Bank Dunia: Israel dan Mesir Biang Keladi 'Krisis Fiskal' di Gaza


Islamedia -  Laporan yang disusun Bank Dunia menyatakan bahwa tingkat pengangguran di Gaza telah mencapai rekor sebagai yang tertinggi di dunia, demikian seperti diberitakan Quds Press pada Senin (25/5) kemarin.

Laporan tersebut menyatakan peningkatan pengangguran pada tahun 2014 "mencapai 44 persen--mungkin yang tertinggi di dunia," dengan tingkat kemiskinan di wilayah Palestina terjajah mencapai angka 39 persen, meskipun 4 dari 5 orang Gaza menerima "sejumlah bantuan."

"Angka pengangguran dan kemiskinan di Gaza sungguh menjadi masalah dan prospek ekonominya mengkhawatirkan," kata Bank Dunia mengutip pernyataan Direktur Wilayahnya Steen Lau Jorgensen.

Laporan itu juga mengungkapkan bahwa sebagian besar pengangguran adalah kaum muda dan lulusan universitas.
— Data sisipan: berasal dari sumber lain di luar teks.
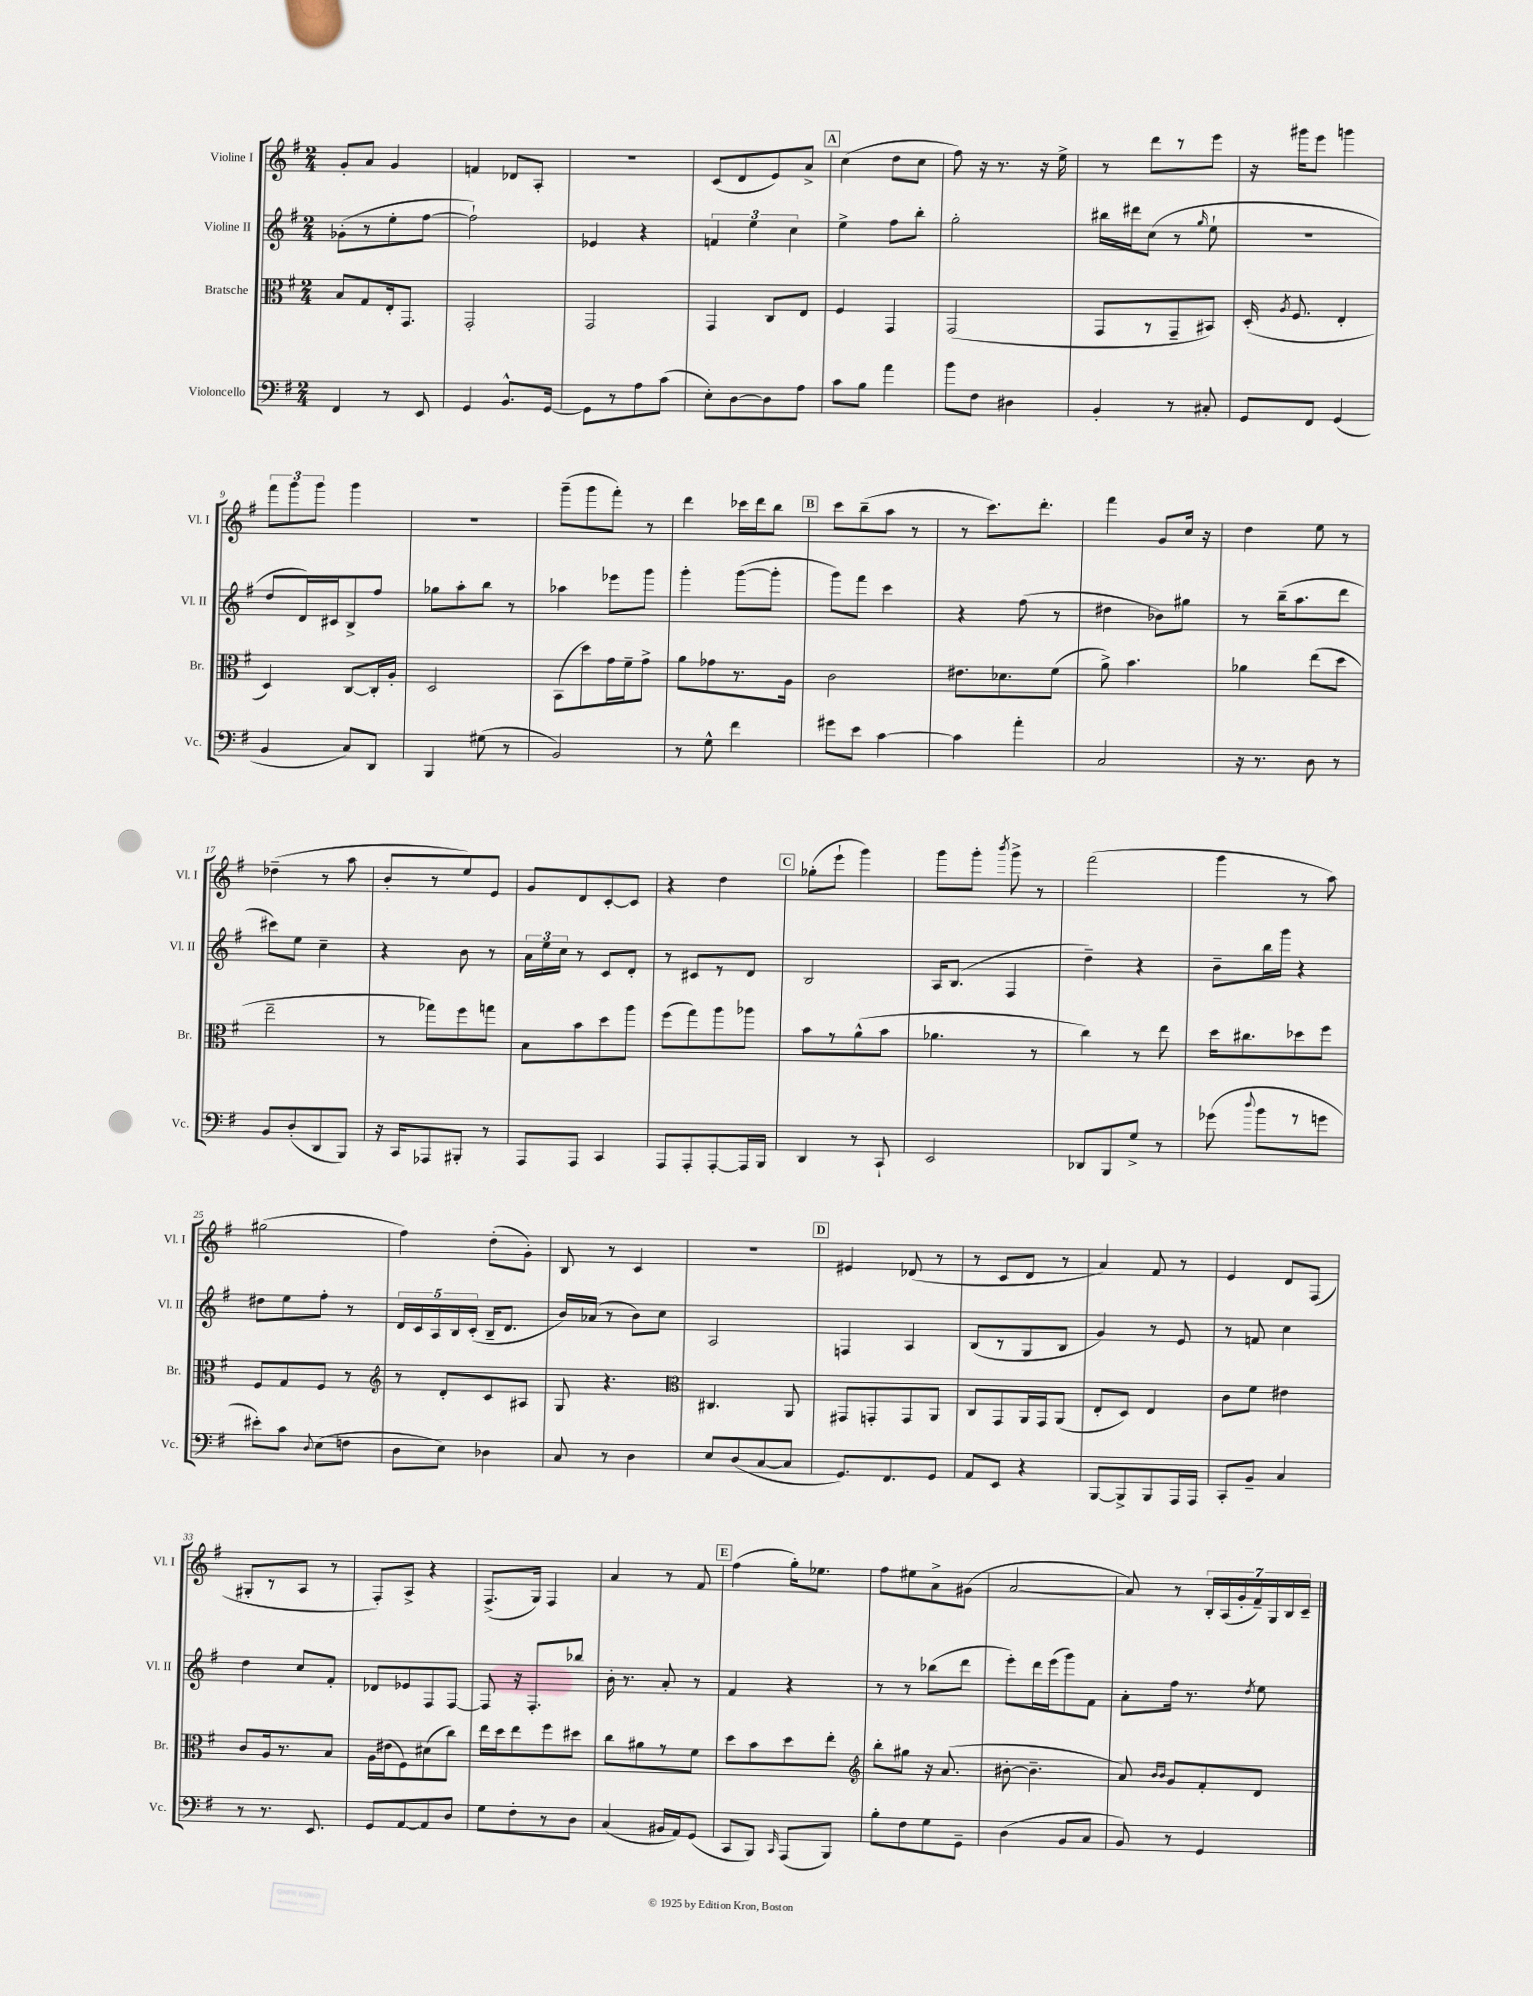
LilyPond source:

<<
\new StaffGroup <<
\new Staff = "s0" \with { instrumentName = "Violine I" shortInstrumentName = "Vl. I" } {
    \clef treble \key g \major \numericTimeSignature \time 2/4
    \autoBeamOff g'8[-. a'8] g'4 |
    f'4 des'8[ a8]-. |
    R2 |
    c'8[( d'8 e'8) a'8]-> |
    \mark \markup { \box "A" } c''4( d''8[ c''8] |
    fis''8) r16 r8. r16 e''16-> |
    r8 d'''8[ r8 e'''8] |
    r16 gis'''16[ e'''8] g'''4 |
    \tuplet 3/2 { fis'''8[ g'''8 g'''8] } g'''4 |
    R2 |
    g'''8[--( g'''8 fis'''8]-.) r8 |
    d'''4 ces'''16[ d'''16 b''8] |
    \mark \markup { \box "B" } c'''8[ b''8--( a''8] r8 |
    r8 c'''8.[) d'''8.]-. |
    fis'''4 g'8[ c''16] r16 |
    d''4 e''8 r8 |
    des''4--( r8 a''8 |
    b'8[-. r8 e''8) e'8] |
    g'8[ d'8 c'8~-. c'8] |
    r4 d''4 |
    \mark \markup { \box "C" } ges''8[-.( e'''8]-! g'''4) |
    g'''8[ g'''8]-. \acciaccatura { b'''8 } g'''8-> r8 |
    fis'''2( |
    g'''4 r8 a''8) |
    gis''2( |
    fis''4) d''8[-.( g'8]-.) |
    b8 r8 c'4 |
    r2 |
    \mark \markup { \box "D" } eis'4 des'8( r8 |
    r8 c'8[ d'8] r8 |
    a'4) fis'8 r8 |
    e'4 d'8[ fis8]( |
    gis8[-. r8 a8] r8 |
    fis8[-.) a8]-> r4 |
    fis8.[->( g16]) fis4 |
    a'4 r8 fis'8 |
    \mark \markup { \box "E" } fis''4( g''16[-.) ees''8.] |
    fis''8[ eis''8 a'8-> gis'8]( |
    a'2~ |
    a'8) r8 \tuplet 7/4 { b16[-. a16( g'16-. fis'16--) g16 b16 c'16]-- } \bar "|." |
}
\new Staff = "s1" \with { instrumentName = "Violine II" shortInstrumentName = "Vl. II" } {
    \clef treble \key g \major \numericTimeSignature \time 2/4
    \autoBeamOff ges'8[-.( r8 e''8-. fis''8]~ |
    fis''2-!) |
    ees'4 r4 |
    \tuplet 3/2 { f'4 e''4 c''4 } |
    \mark \markup { \box "A" } e''4-> fis''8[ b''8]-. |
    g''2-. |
    bis''16[ dis'''16 c''8]( r8 \grace { g''16 } e''8-! |
    r2 |
    d''8[ d'16) cis'16 b8-> fis''8] |
    ges''8[ a''8-. b''8] r8 |
    aes''4 ees'''8[ g'''8] |
    g'''4-. g'''8[~( g'''8]-. |
    \mark \markup { \box "B" } g'''8[) fis'''8] c'''4 |
    r4 fis''8( r8 |
    dis''4 bes'8[) gis''8] |
    r8 b''16[--( a''8. d'''8] |
    cis'''8[) e''8] c''4-- |
    r4 b'8 r8 |
    \tuplet 3/2 { a'16[ e''16 c''16] } r8 c'8[ d'8]-. |
    r8 cis'8[ r8 d'8] |
    \mark \markup { \box "C" } b2 |
    a16[ b8.]( fis4 |
    d''4--) r4 |
    b'8[-- b''16 g'''16] r4 |
    dis''8[ e''8 fis''8]-. r8 |
    \tuplet 5/4 { d'16[ c'16 a16 b16 c'16]-.( } b16[-- d'8.] |
    b'16[) aes'16]( r8 b'8[) c''8] |
    a2 |
    \mark \markup { \box "D" } f4 a4 |
    b8[( r8 g8 b8] |
    g'4) r8 e'8 |
    r8 f'8 c''4 |
    d''4 c''8[ fis'8]-. |
    des'8[ ees'8 fis8 fis8]~ |
    fis8 r16 fis8.[-. bes''8] |
    b'16-. r8. a'8-. r8 |
    \mark \markup { \box "E" } fis'4 r4 |
    r8 r8 bes''8[( d'''8] |
    e'''8[-.) d'''16 e'''16( g'''8) fis'8] |
    a'8[-. fis''16] r8. \acciaccatura { d''8 } e''8 \bar "|." |
}
\new Staff = "s2" \with { instrumentName = "Bratsche" shortInstrumentName = "Br." } {
    \clef alto \key g \major \numericTimeSignature \time 2/4
    \autoBeamOff b8[ g8 e16-. g,8.] |
    g,2-. |
    g,2 |
    g,4 c8[ e8] |
    \mark \markup { \box "A" } fis4 g,4 |
    g,2( |
    g,8[ r8 g,8-- bis,8]) |
    d16-.( \acciaccatura { a8 } fis8. e4-. |
    d4) c8[~ c16-. a16]-. |
    d2 |
    b,8[( d''8) g'16 fis'16-- g'8]-> |
    a'8[ ges'8 r8. a16] |
    \mark \markup { \box "B" } c'2 |
    eis'8.[ des'8. fis'8]( |
    a'8->) b'4. |
    aes'4 e''8[( d''8] |
    e''2-- |
    r8 ges''8[) fis''8 g''8] |
    b8[ b'8 d''8 a''8] |
    fis''8[( g''8) a''8 aes''8] |
    \mark \markup { \box "C" } b'8[ r8 a'8-^( b'8] |
    aes'4. r8 |
    c''4) r8 e''8 |
    d''16[ cis''8. des''8 fis''8] |
    fis8[ g8 fis8] r8 |
    \clef treble r8 d'8[-. c'8 ais8] |
    g8 r4. |
    \clef alto cis4. a,8 |
    \mark \markup { \box "D" } gis,8[ g,8-. g,8 a,8] |
    c8[ g,8 a,16 g,16 a,8]( |
    e8[-. d8]) e4 |
    c'8[ fis'8] eis'4 |
    c'8[ a16 r8. b8] |
    a16[ eis'16( fis8) dis'8( c''8]) |
    e''16[ d''16 e''8 fis''8 dis''8] |
    c''8[ ais'8 r8 fis'8] |
    \mark \markup { \box "E" } d''8[ b'8 d''8 e''8]-. |
    \clef treble b''8[-. gis''8] r16 a'8.( |
    bis'8~-. bis'4.-- |
    a'8) \grace { b'16[ b'16] } g'8[ fis'8-. d'8] \bar "|." |
}
\new Staff = "s3" \with { instrumentName = "Violoncello" shortInstrumentName = "Vc." } {
    \clef bass \key g \major \numericTimeSignature \time 2/4
    \autoBeamOff fis,4 r8 e,8 |
    g,4 b,8.[-^ g,16]~ |
    g,8[ r8 a8 c'8]( |
    e8[-.) d8~ d8 a8] |
    \mark \markup { \box "A" } c'8[ b8] a'4 |
    b'8[ fis8] dis4 |
    b,4-. r8 cis8-. |
    g,8[ fis,8] g,4( |
    b,4 c8[) d,8] |
    b,,4 gis8( r8 |
    b,2) |
    r8 g8-^ fis'4 |
    \mark \markup { \box "B" } gis'8[ e'8] c'4~ |
    c'4 a'4-. |
    c2 |
    r16 r8. d8 r8 |
    b,8[ d8-.( d,8 b,,8]) |
    r16 c,16[ aes,,8 bis,,8]-. r8 |
    a,,8[ a,,8] c,4 |
    a,,8[ a,,8-. a,,8~-. a,,16 b,,16] |
    \mark \markup { \box "C" } d,4 r8 c,8-! |
    e,2 |
    des,8[ b,,8 g8]-> r8 |
    ges'8( \appoggiatura { d''8 } b'8[ r8 g'8] |
    eis'8[-.) c'8] \appoggiatura { d8 } e8[( f8] |
    d8[ e8]) des4 |
    c8 r8 d4 |
    e8[ d8( c8~ c8] |
    \mark \markup { \box "D" } g,8.[) fis,8. g,8] |
    a,8[ e,8] r4 |
    b,,8[~ b,,8-> b,,8 a,,16 a,,16] |
    c,8[-. b,8]-- c4 |
    r8 r8. e,8. |
    g,8[ a,8~ a,8 d8] |
    g8[ fis8-. r8 d8] |
    c4( bis,16[ a,16) g,8]( |
    \mark \markup { \box "E" } c,8[ b,,8]) \grace { c,16 } a,,8[( b,,8]) |
    b8[-. fis8 g8 g,8]-- |
    d4( b,8[ c8] |
    b,8) r8 g,4 \bar "|." |
}
>>
>>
Menurut laporan itu, negara penjajah Israel dan Mesir adalah yang bertanggungjawab terhadap situasi yang memburuk tersebut, karena menerapkan secara paksa pemblokadean ketat atas wilayah Gaza.

Menurut Bank Dunia, menghilangnya ekspor dari Gaza hanya dapat dijelaskan oleh satu variabel yakni "perang dan blokade."
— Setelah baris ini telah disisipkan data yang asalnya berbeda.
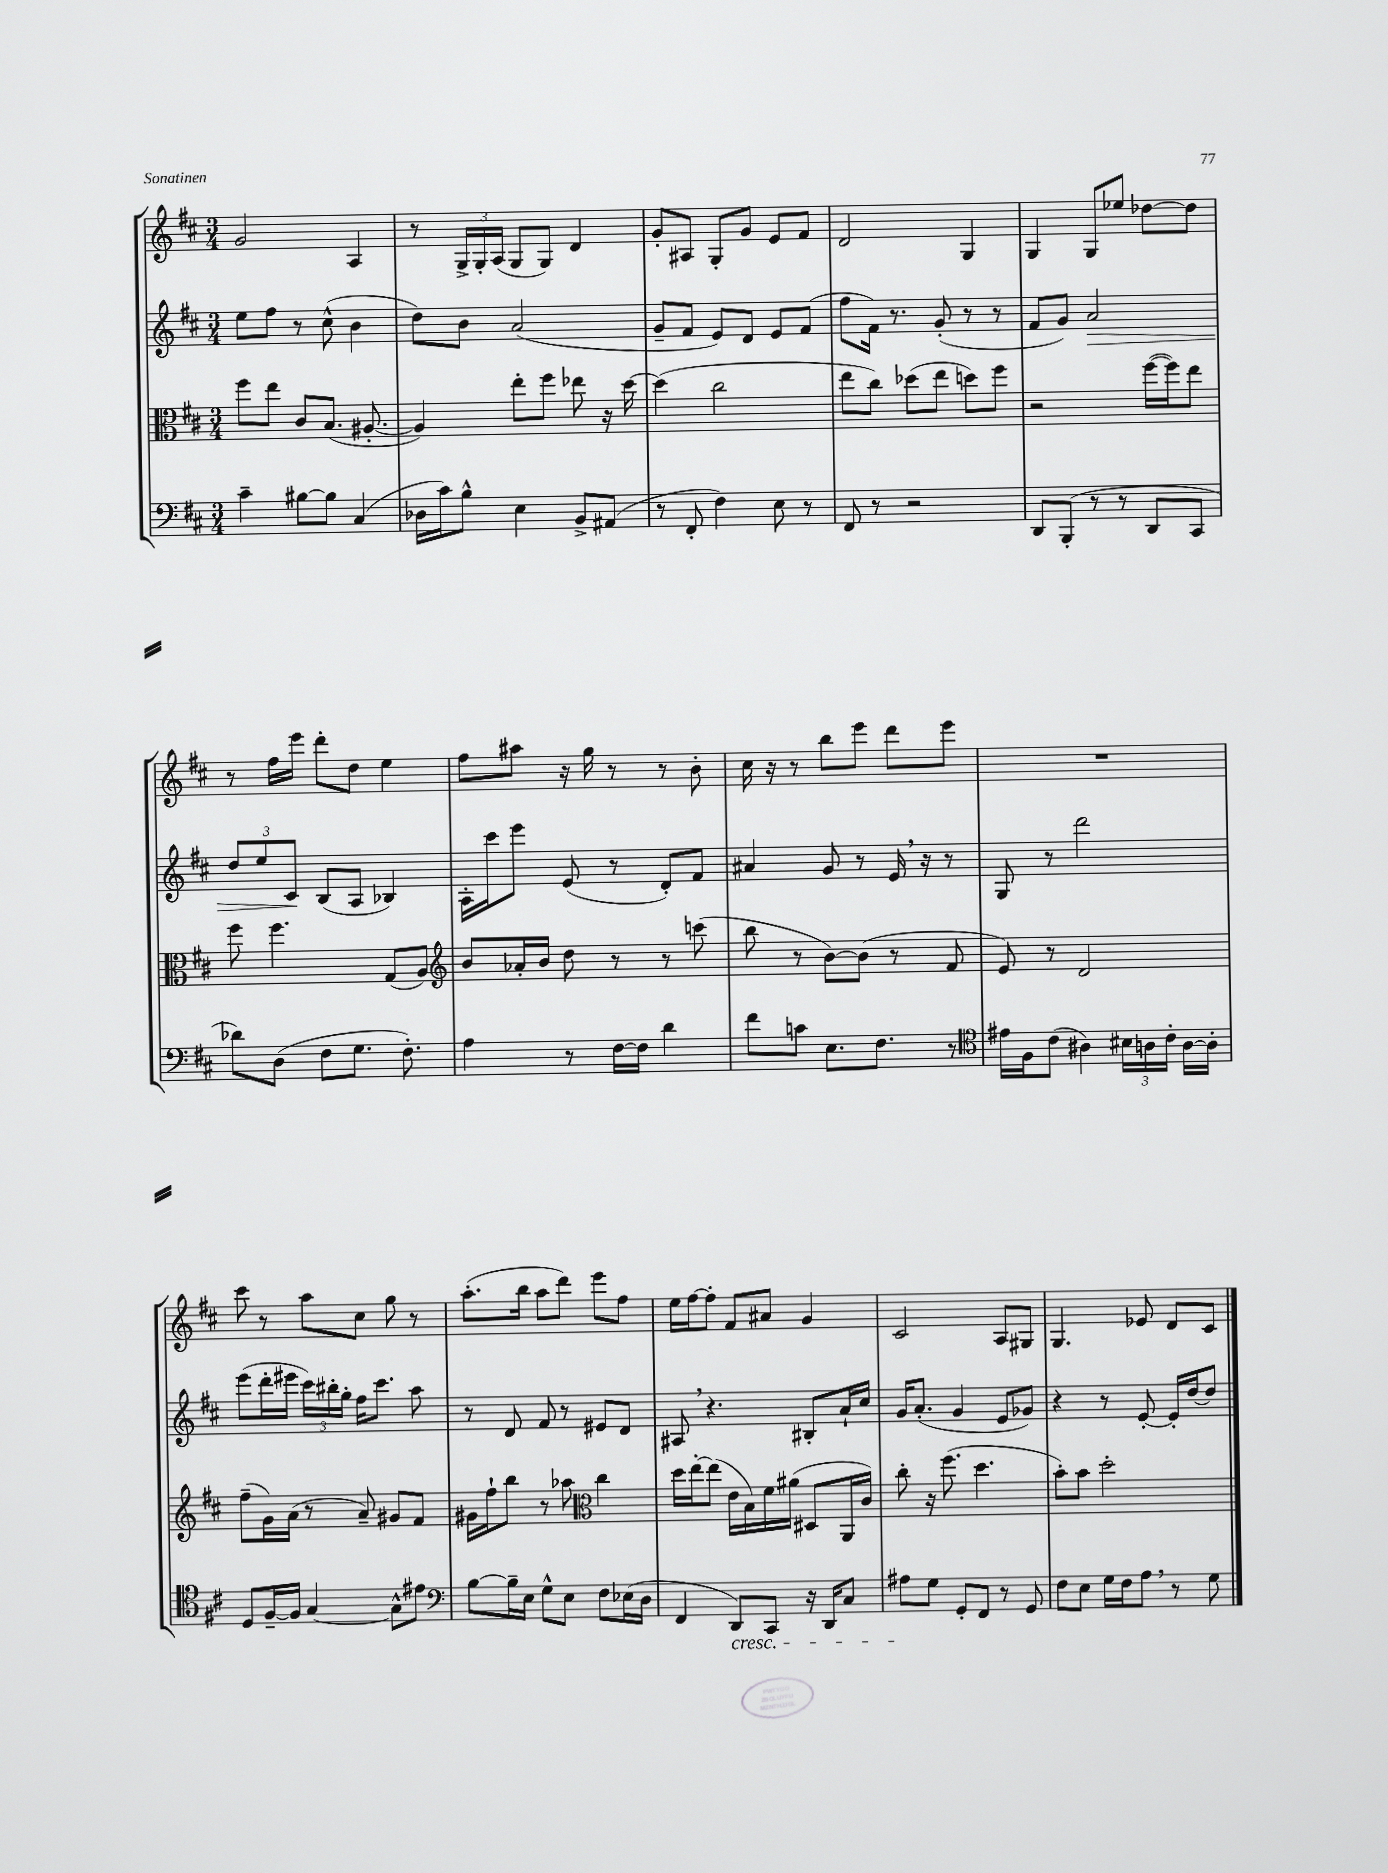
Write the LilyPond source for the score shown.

<<
\new StaffGroup <<
\new Staff = "s0" {
    \clef treble \key d \major \numericTimeSignature \time 3/4
    \autoBeamOff g'2 a4 |
    r8 \tuplet 3/2 { g16[-> g16-. a16]( } g8[ g8]) d'4 |
    g'8[-. ais8] g8[-. g'8] e'8[ fis'8] |
    d'2 g4 |
    g4 g8[ ees''8] des''8[~ des''8] |
    r8 fis''16[ e'''16] d'''8[-. d''8] e''4 |
    fis''8[ ais''8] r16 g''16 r8 r8 b'8-. |
    cis''16 r16 r8 b''8[ e'''8] d'''8[ e'''8] |
    R2. |
    cis'''8 r8 a''8[ cis''8] g''8 r8 |
    a''8.[-.( b''16] a''8[ d'''8]) e'''8[ fis''8] |
    e''16[ fis''16~ fis''8]-. fis'8[ ais'8] g'4 |
    cis'2 a8[ gis8] |
    g4. ees'8 d'8[ cis'8] \bar "|." |
}
\new Staff = "s1" {
    \clef treble \key d \major \numericTimeSignature \time 3/4
    \autoBeamOff e''8[ fis''8] r8 cis''8-^( b'4 |
    d''8[) b'8] a'2( |
    g'8[-- fis'8] e'8[) d'8] e'8[ fis'8]( |
    fis''8[ fis'16]) r8. g'8-.( r8 r8 |
    fis'8[ g'8]) a'2\> |
    \tuplet 3/2 { d''8[ e''8 cis'8]\! } b8[( a8] bes4) |
    a16[-. cis'''16 e'''8] e'8( r8 d'8[-.) fis'8] |
    ais'4 g'8 r8 e'16 \breathe r16 r8 |
    g8 r8 d'''2 |
    e'''8[( d'''16-. eis'''16] \tuplet 3/2 { cis'''16[) bis''16-. g''16]-. } fis''16[ cis'''8.] a''8 |
    r8 d'8 fis'8 r8 eis'8[ d'8] |
    ais8 \breathe r4. bis8[-. a'16-! cis''16] |
    g'16[ a'8.]-.( g'4 e'8[ ges'8]) |
    r4 r8 e'8~-. e'16[-. d''16~ d''8] \bar "|." |
}
\new Staff = "s2" {
    \clef alto \key d \major \numericTimeSignature \time 3/4
    \autoBeamOff fis''8[ e''8] cis'8[ b8.]( ais8.~-. |
    ais4) e''8[-. fis''8] ees''8 r16 d''16~ |
    d''4( cis''2 |
    e''8[ cis''8]) des''8[( e''8] d''8[) fis''8] |
    r2 fis''16[~( fis''16) e''8] |
    fis''8 fis''4. g8[( a8]) |
    \clef treble b'8[ aes'16-. b'16] d''8 r8 r8 c'''8( |
    b''8 r8 b'8[~) b'8]( r8 fis'8 |
    e'8) r8 d'2 |
    fis''8[--( g'16) a'16]( r8 a'8--) gis'8[ fis'8] |
    gis'16[ fis''16-! b''8] r8 aes''8 \clef alto cis''4 |
    d''16[ e''16~-. e''8]( e'16[ b16) fis'16 ais'16]( dis8[ a,16 cis'16]) |
    cis''8-. r16 fis''8.( d''4. |
    b'8[-.) b'8] d''2-. \bar "|." |
}
\new Staff = "s3" {
    \clef bass \key d \major \numericTimeSignature \time 3/4
    \autoBeamOff cis'4-- bis8[~ bis8] cis4( |
    des16[ cis'16) b8]-^ e4 b,8[-> ais,8]( |
    r8 fis,8-. fis4) e8 r8 |
    fis,8 r8 r2 |
    d,8[ b,,8]-.( r8 r8 d,8[ cis,8] |
    des'8[) d8]( fis8[ g8.] fis8.-.) |
    a4 r8 fis16[~ fis16] d'4 |
    fis'8[ c'8] e8.[ fis8.] r8 |
    \clef tenor eis'16[ fis16 cis'8]( ais4) \tuplet 3/2 { bis16[ a16 cis'16]-. } a16[~ a16]-. |
    d8[ fis16~-- fis16] g4~ g8[-^ eis'8] |
    \clef bass b8[~ b16-- e16] g8[-^ e8] fis8[ ees16( d16] |
    fis,4 d,8[\cresc) cis,8] r16 d,16[ cis8] |
    ais8[\! g8] g,8[-. fis,8] r8 g,8 |
    fis8[ e8] g16[ fis16 a8] \breathe r8 g8 \bar "|." |
}
>>
>>
\layout { \context { \Score \remove "Bar_number_engraver" } }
"Dampak dari blokade yang diberlakukan pada tahun 2007 sangat merusak, mengakibatkan hilangnya GDP diperkirakan di atas 50 persen dan anjloknya kesejahteraan," ungkap laporan itu.

Bank Dunia mendesak pihak Otoritas Palestina, pihak penjajah Israel, dan komunitas donor untuk mengambil tindakan melalui reformasi dalam rangka "membalikkan perlambatan mengkhawatirkan dalam pertumbuhan ekonomi" dan "mengatasi krisis fiskal yang berbahaya." [memo/islamedia/zamrud-kh]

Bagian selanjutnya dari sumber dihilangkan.